[[ Exercise data open ]]
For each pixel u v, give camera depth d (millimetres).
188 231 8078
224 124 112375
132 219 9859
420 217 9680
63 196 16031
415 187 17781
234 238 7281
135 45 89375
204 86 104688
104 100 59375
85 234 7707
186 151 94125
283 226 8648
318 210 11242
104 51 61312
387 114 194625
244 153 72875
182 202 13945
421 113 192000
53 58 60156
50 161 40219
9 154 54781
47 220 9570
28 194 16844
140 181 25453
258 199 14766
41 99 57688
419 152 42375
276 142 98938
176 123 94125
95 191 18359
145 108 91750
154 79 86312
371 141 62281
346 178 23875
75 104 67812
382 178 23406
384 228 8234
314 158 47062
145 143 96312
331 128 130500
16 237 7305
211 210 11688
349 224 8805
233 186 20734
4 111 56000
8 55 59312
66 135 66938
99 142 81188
[[ Exercise data closed ]]
[[ Exercise data open ]]
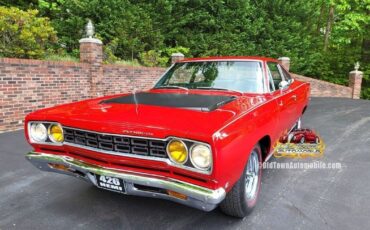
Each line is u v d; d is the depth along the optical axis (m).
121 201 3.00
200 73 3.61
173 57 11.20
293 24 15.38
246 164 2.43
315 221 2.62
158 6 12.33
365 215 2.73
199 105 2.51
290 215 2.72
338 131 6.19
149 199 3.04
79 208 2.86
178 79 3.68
[[ Exercise data closed ]]
[[ Exercise data open ]]
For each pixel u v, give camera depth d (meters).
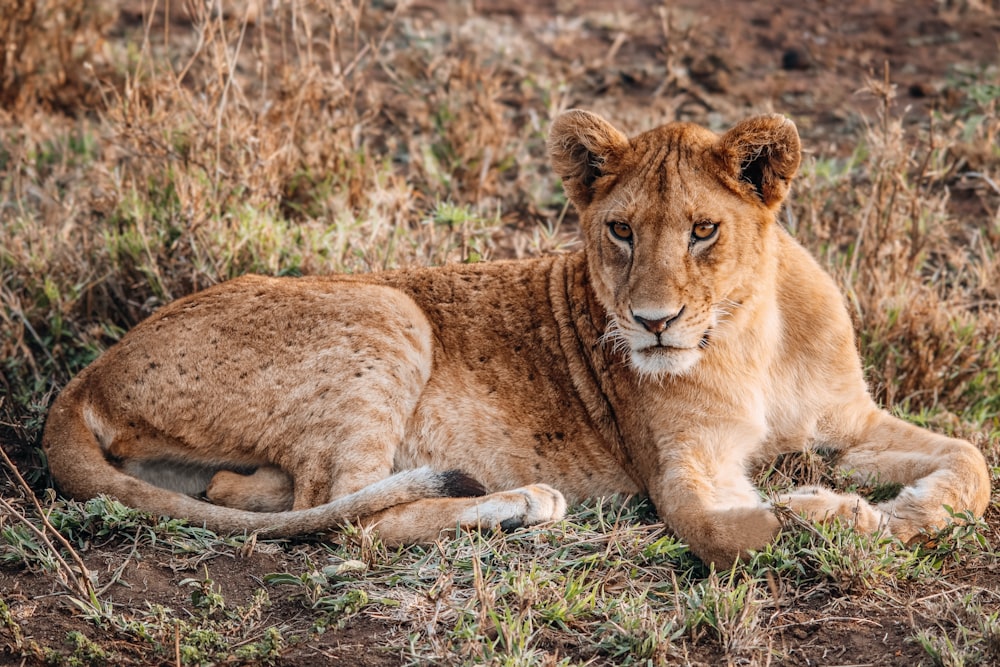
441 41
[[ Exercise data closed ]]
=== Exercise directions ===
With the line holding "132 219 9859" as the first and the line holding "99 142 81188" as the last, set down that range of the entries above exactly, and nothing else.

=== Exercise result ===
132 219 9859
420 217 9680
63 196 16031
415 187 17781
234 238 7281
135 45 89375
204 86 104688
104 100 59375
85 234 7707
186 151 94125
283 226 8648
318 210 11242
104 51 61312
387 114 194625
244 153 72875
182 202 13945
421 113 192000
53 58 60156
50 161 40219
9 154 54781
47 220 9570
28 194 16844
140 181 25453
258 199 14766
41 99 57688
419 152 42375
276 142 98938
176 123 94125
95 191 18359
145 108 91750
154 79 86312
371 141 62281
346 178 23875
75 104 67812
382 178 23406
384 228 8234
314 158 47062
145 143 96312
331 128 130500
16 237 7305
211 210 11688
349 224 8805
233 186 20734
4 111 56000
8 55 59312
66 135 66938
99 142 81188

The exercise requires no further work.